Bounding box prediction data
------------------------------------------------------------------------

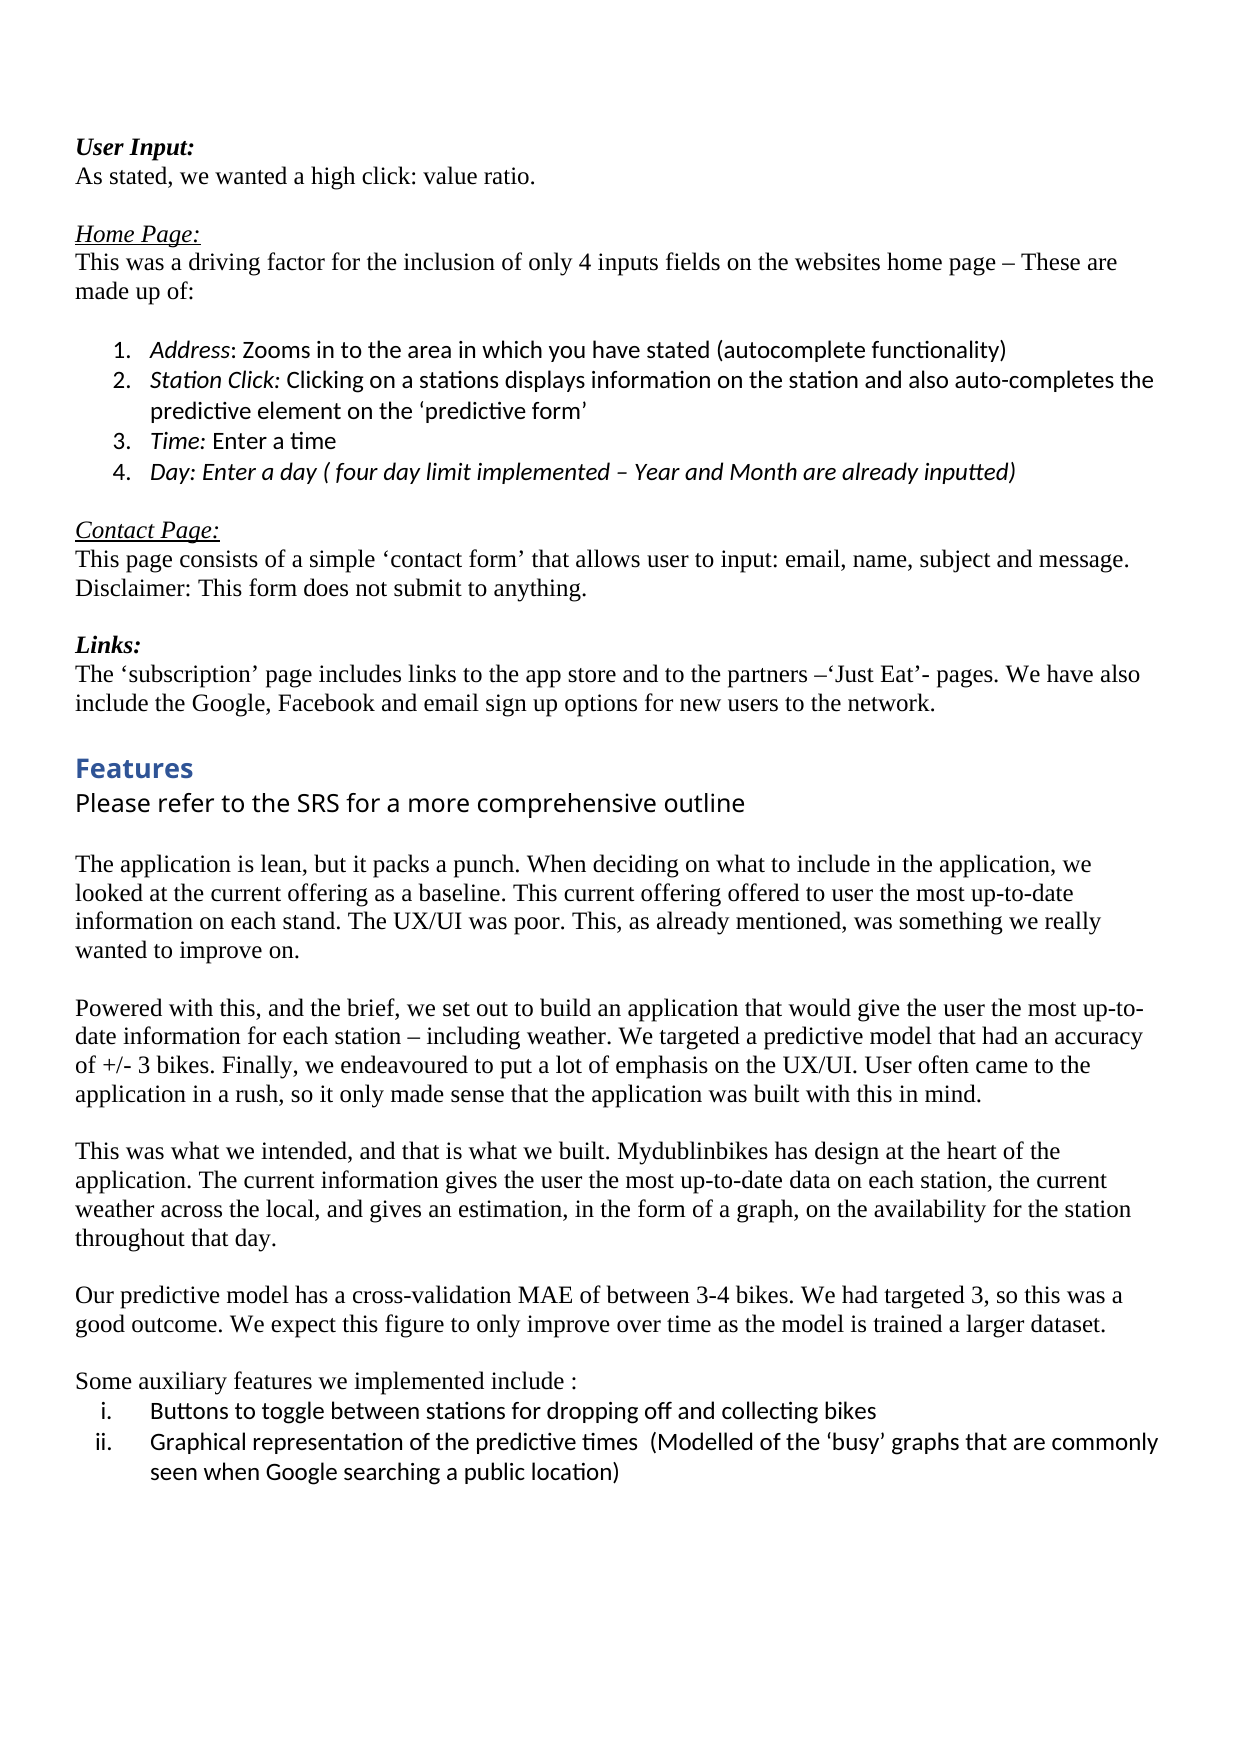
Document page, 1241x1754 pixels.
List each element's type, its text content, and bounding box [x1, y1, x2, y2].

text Links: [75, 630, 1165, 659]
text Please refer to the SRS for a more comprehensive outline [75, 786, 1165, 820]
list Graphical representation of the predictive times (Modelled of the ‘busy’ graphs that are commonly seen when Google searching a public location) [112, 1426, 1165, 1487]
text Some auxiliary features we implemented include : [75, 1366, 1165, 1395]
text As stated, we wanted a high click: value ratio. [75, 161, 1165, 190]
text Home Page: [75, 219, 1165, 247]
list Time: Enter a time [112, 425, 1165, 456]
text This was a driving factor for the inclusion of only 4 inputs fields on the websites home page – These are made up of: [75, 247, 1165, 305]
text Our predictive model has a cross-validation MAE of between 3-4 bikes. We had targeted 3, so this was a good outcome. We expect this figure to only improve over time as the model is trained a larger dataset. [75, 1280, 1165, 1338]
text This was what we intended, and that is what we built. Mydublinbikes has design at the heart of the application. The current information gives the user the most up-to-date data on each station, the current weather across the local, and gives an estimation, in the form of a graph, on the availability for the station throughout that day. [75, 1136, 1165, 1251]
list Station Click: Clicking on a stations displays information on the station and also auto-completes the predictive element on the ‘predictive form’ [112, 364, 1165, 425]
text Powered with this, and the brief, we set out to build an application that would give the user the most up-to-date information for each station – including weather. We targeted a predictive model that had an accuracy of +/- 3 bikes. Finally, we endeavoured to put a lot of emphasis on the UX/UI. User often came to the application in a rush, so it only made sense that the application was built with this in mind. [75, 993, 1165, 1108]
list Day: Enter a day ( four day limit implemented – Year and Month are already inputted) [112, 456, 1165, 486]
text The ‘subscription’ page includes links to the app store and to the partners –‘Just Eat’- pages. We have also include the Google, Facebook and email sign up options for new users to the network. [75, 659, 1165, 716]
subtitle Features [75, 749, 1165, 786]
text User Input: [75, 132, 1165, 161]
text Contact Page: [75, 515, 1165, 544]
text The application is lean, but it packs a punch. When deciding on what to include in the application, we looked at the current offering as a baseline. This current offering offered to user the most up-to-date information on each stand. The UX/UI was poor. This, as already mentioned, was something we really wanted to improve on. [75, 849, 1165, 964]
list Buttons to toggle between stations for dropping off and collecting bikes [112, 1395, 1165, 1426]
list Address: Zooms in to the area in which you have stated (autocomplete functionality) [112, 334, 1165, 364]
text This page consists of a simple ‘contact form’ that allows user to input: email, name, subject and message. Disclaimer: This form does not submit to anything. [75, 544, 1165, 601]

------------------------------------------------------------------------

* [Task to carry out] Exactly as they appear above, write out all the entries, without pictures.

* [Exercise result]
Document page, 1241x1754 pixels.
List each element's type, its text content, and bounding box [x1, y1, x2, y2].

text Links: [75, 630, 1165, 659]
text Please refer to the SRS for a more comprehensive outline [75, 786, 1165, 820]
list Graphical representation of the predictive times (Modelled of the ‘busy’ graphs that are commonly seen when Google searching a public location) [112, 1426, 1165, 1487]
text Some auxiliary features we implemented include : [75, 1366, 1165, 1395]
text As stated, we wanted a high click: value ratio. [75, 161, 1165, 190]
text Home Page: [75, 219, 1165, 247]
list Time: Enter a time [112, 425, 1165, 456]
text This was a driving factor for the inclusion of only 4 inputs fields on the websites home page – These are made up of: [75, 247, 1165, 305]
text Our predictive model has a cross-validation MAE of between 3-4 bikes. We had targeted 3, so this was a good outcome. We expect this figure to only improve over time as the model is trained a larger dataset. [75, 1280, 1165, 1338]
text This was what we intended, and that is what we built. Mydublinbikes has design at the heart of the application. The current information gives the user the most up-to-date data on each station, the current weather across the local, and gives an estimation, in the form of a graph, on the availability for the station throughout that day. [75, 1136, 1165, 1251]
list Station Click: Clicking on a stations displays information on the station and also auto-completes the predictive element on the ‘predictive form’ [112, 364, 1165, 425]
text Powered with this, and the brief, we set out to build an application that would give the user the most up-to-date information for each station – including weather. We targeted a predictive model that had an accuracy of +/- 3 bikes. Finally, we endeavoured to put a lot of emphasis on the UX/UI. User often came to the application in a rush, so it only made sense that the application was built with this in mind. [75, 993, 1165, 1108]
list Day: Enter a day ( four day limit implemented – Year and Month are already inputted) [112, 456, 1165, 486]
text The ‘subscription’ page includes links to the app store and to the partners –‘Just Eat’- pages. We have also include the Google, Facebook and email sign up options for new users to the network. [75, 659, 1165, 716]
subtitle Features [75, 749, 1165, 786]
text User Input: [75, 132, 1165, 161]
text Contact Page: [75, 515, 1165, 544]
text The application is lean, but it packs a punch. When deciding on what to include in the application, we looked at the current offering as a baseline. This current offering offered to user the most up-to-date information on each stand. The UX/UI was poor. This, as already mentioned, was something we really wanted to improve on. [75, 849, 1165, 964]
list Buttons to toggle between stations for dropping off and collecting bikes [112, 1395, 1165, 1426]
list Address: Zooms in to the area in which you have stated (autocomplete functionality) [112, 334, 1165, 364]
text This page consists of a simple ‘contact form’ that allows user to input: email, name, subject and message. Disclaimer: This form does not submit to anything. [75, 544, 1165, 601]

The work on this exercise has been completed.